**Record excerpts:**
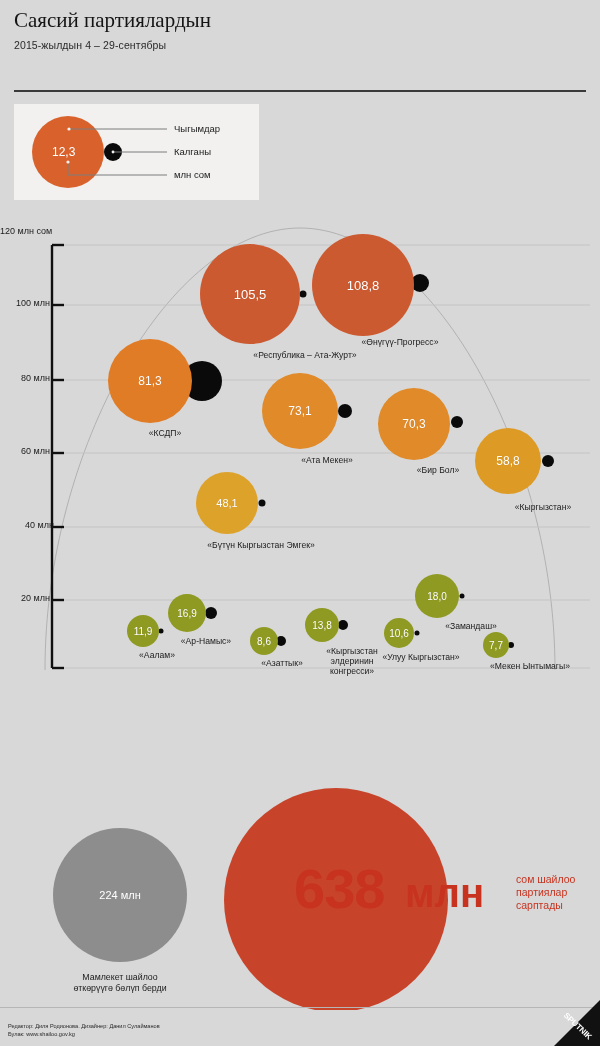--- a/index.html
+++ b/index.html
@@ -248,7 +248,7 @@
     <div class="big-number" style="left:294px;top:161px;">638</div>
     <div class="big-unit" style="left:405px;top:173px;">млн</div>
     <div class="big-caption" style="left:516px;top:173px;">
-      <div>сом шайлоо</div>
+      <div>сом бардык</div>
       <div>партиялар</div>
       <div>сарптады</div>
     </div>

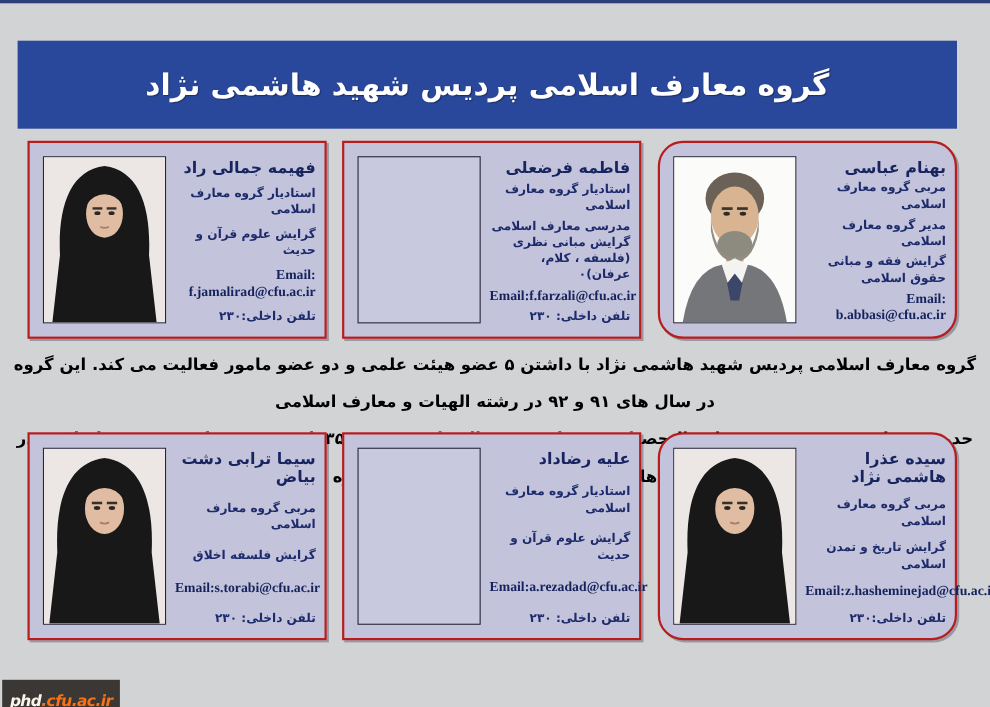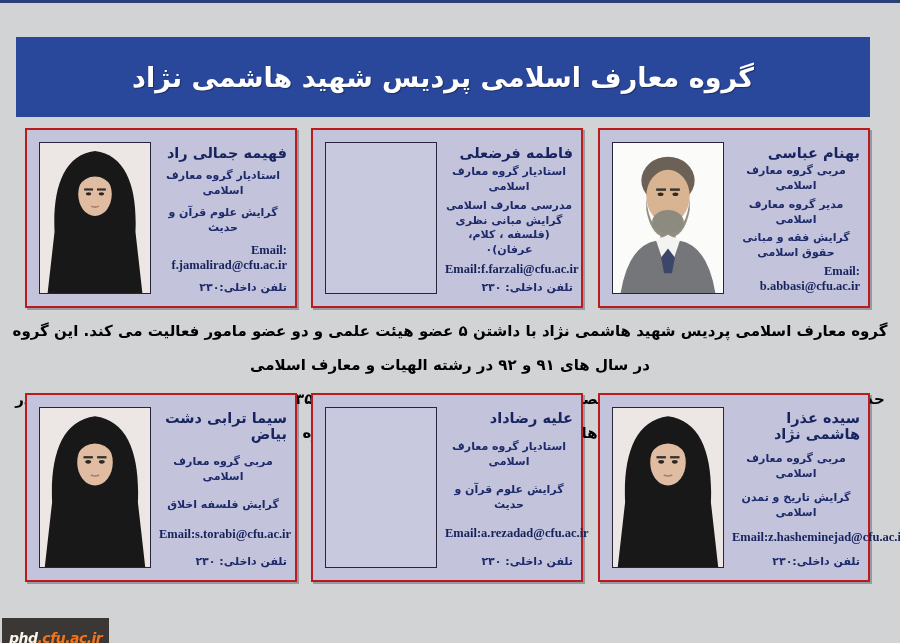--- a/index.html
+++ b/index.html
@@ -24,7 +24,7 @@
   }
   .row-top{top:128px;height:180px;}
   .row-bottom{top:393px;height:189px;padding-left:16px;}
-  .col-right{left:598px;}
+  .col-right{left:598px;border-radius:23px;}
   .col-mid{left:311px;}
   .col-left{left:25px;}
   .photo{

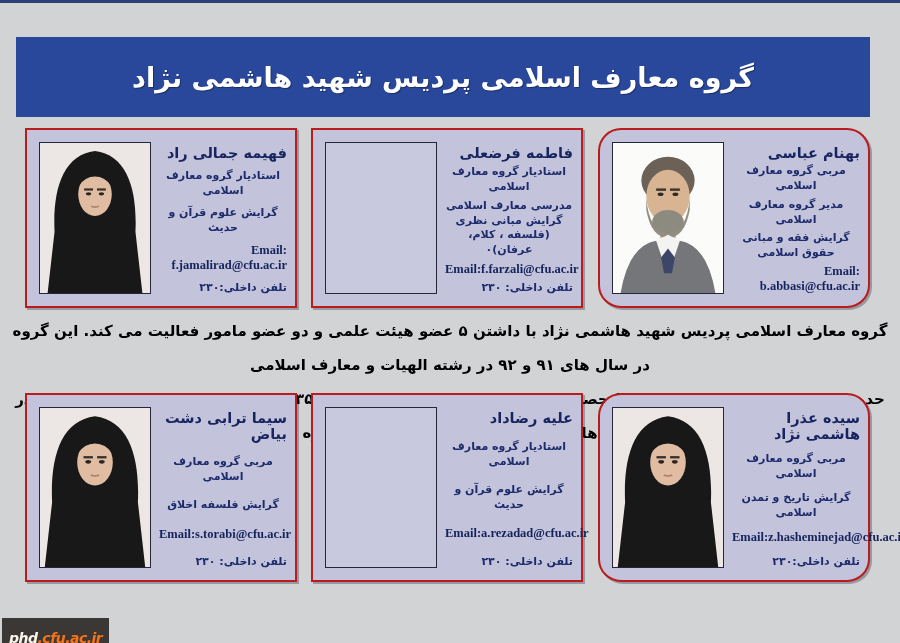--- a/index.html
+++ b/index.html
@@ -39,7 +39,7 @@
     display:flex;flex-direction:column;justify-content:space-between;
   }
   .name{font-size:14.5px;font-weight:bold;color:#18245f;}
-  .line{font-size:11px;font-weight:bold;line-height:1.35;text-align:center;}
+  .line{font-size:11px;font-weight:bold;line-height:1.35;}
   .email{
     font-family:"Liberation Serif",serif;font-size:12.5px;font-weight:bold;
     direction:ltr;text-align:right;color:#15225c;

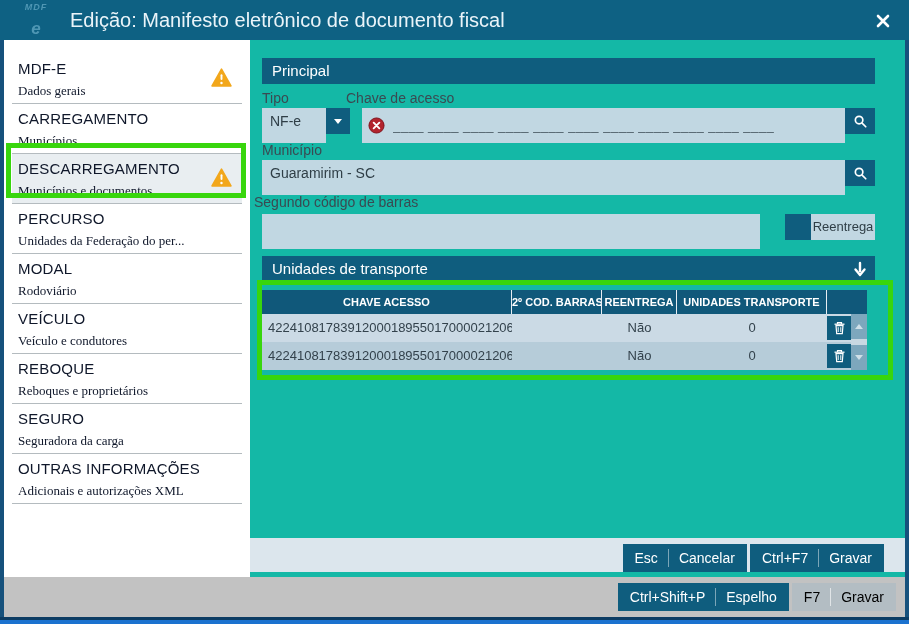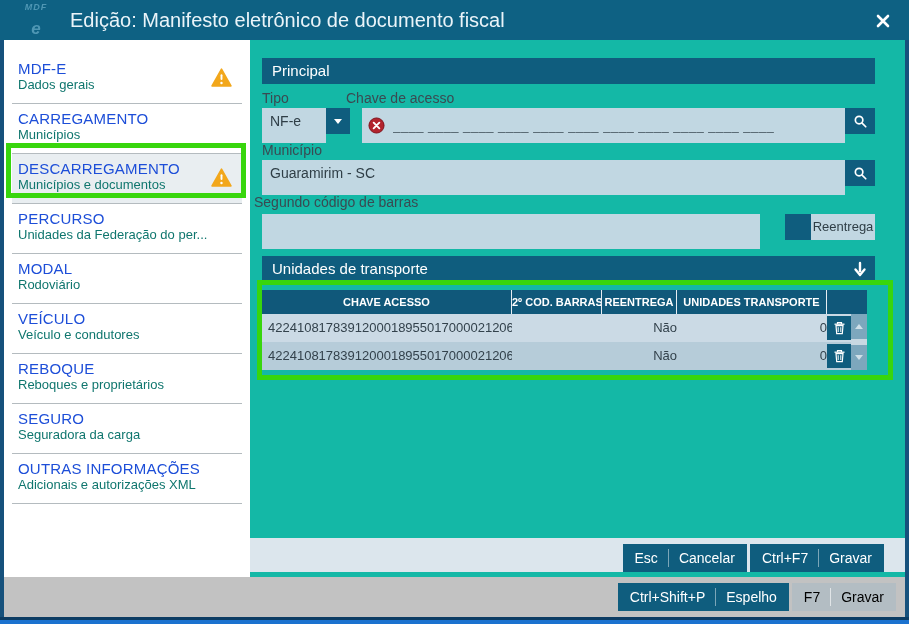--- a/index.html
+++ b/index.html
@@ -29,7 +29,7 @@
   .side-item { border-bottom:1px solid #b4bbbf; }
   .side-item.first { margin-top:14px; }
   .side-item.selected { background:#e9eef1; }
-  .side-title { font-size:15px; color:#1d4ed8; letter-spacing:.2px; }
+  .side-title { font-size:15px; color:#0f172a; letter-spacing:.2px; }
   .side-sub { font-size:13px; color:#0f766e; margin-top:0; }
   .warn-ico { position:absolute; right:10px; top:14px; width:21px; height:19px; }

**Your objective:** Each record above is to be copied out exactly; its pictures are not.

**Exercise result:**
--- a/index.html
+++ b/index.html
@@ -248,7 +248,7 @@
     <div class="big-number" style="left:294px;top:161px;">638</div>
     <div class="big-unit" style="left:405px;top:173px;">млн</div>
     <div class="big-caption" style="left:516px;top:173px;">
-      <div>сом шайлоо</div>
+      <div>сом бардык</div>
       <div>партиялар</div>
       <div>сарптады</div>
     </div>

--- a/index.html
+++ b/index.html
@@ -24,7 +24,7 @@
   }
   .row-top{top:128px;height:180px;}
   .row-bottom{top:393px;height:189px;padding-left:16px;}
-  .col-right{left:598px;}
+  .col-right{left:598px;border-radius:23px;}
   .col-mid{left:311px;}
   .col-left{left:25px;}
   .photo{

--- a/index.html
+++ b/index.html
@@ -39,7 +39,7 @@
     display:flex;flex-direction:column;justify-content:space-between;
   }
   .name{font-size:14.5px;font-weight:bold;color:#18245f;}
-  .line{font-size:11px;font-weight:bold;line-height:1.35;text-align:center;}
+  .line{font-size:11px;font-weight:bold;line-height:1.35;}
   .email{
     font-family:"Liberation Serif",serif;font-size:12.5px;font-weight:bold;
     direction:ltr;text-align:right;color:#15225c;

--- a/index.html
+++ b/index.html
@@ -29,7 +29,7 @@
   .side-item { border-bottom:1px solid #b4bbbf; }
   .side-item.first { margin-top:14px; }
   .side-item.selected { background:#e9eef1; }
-  .side-title { font-size:15px; color:#1d4ed8; letter-spacing:.2px; }
+  .side-title { font-size:15px; color:#0f172a; letter-spacing:.2px; }
   .side-sub { font-size:13px; color:#0f766e; margin-top:0; }
   .warn-ico { position:absolute; right:10px; top:14px; width:21px; height:19px; }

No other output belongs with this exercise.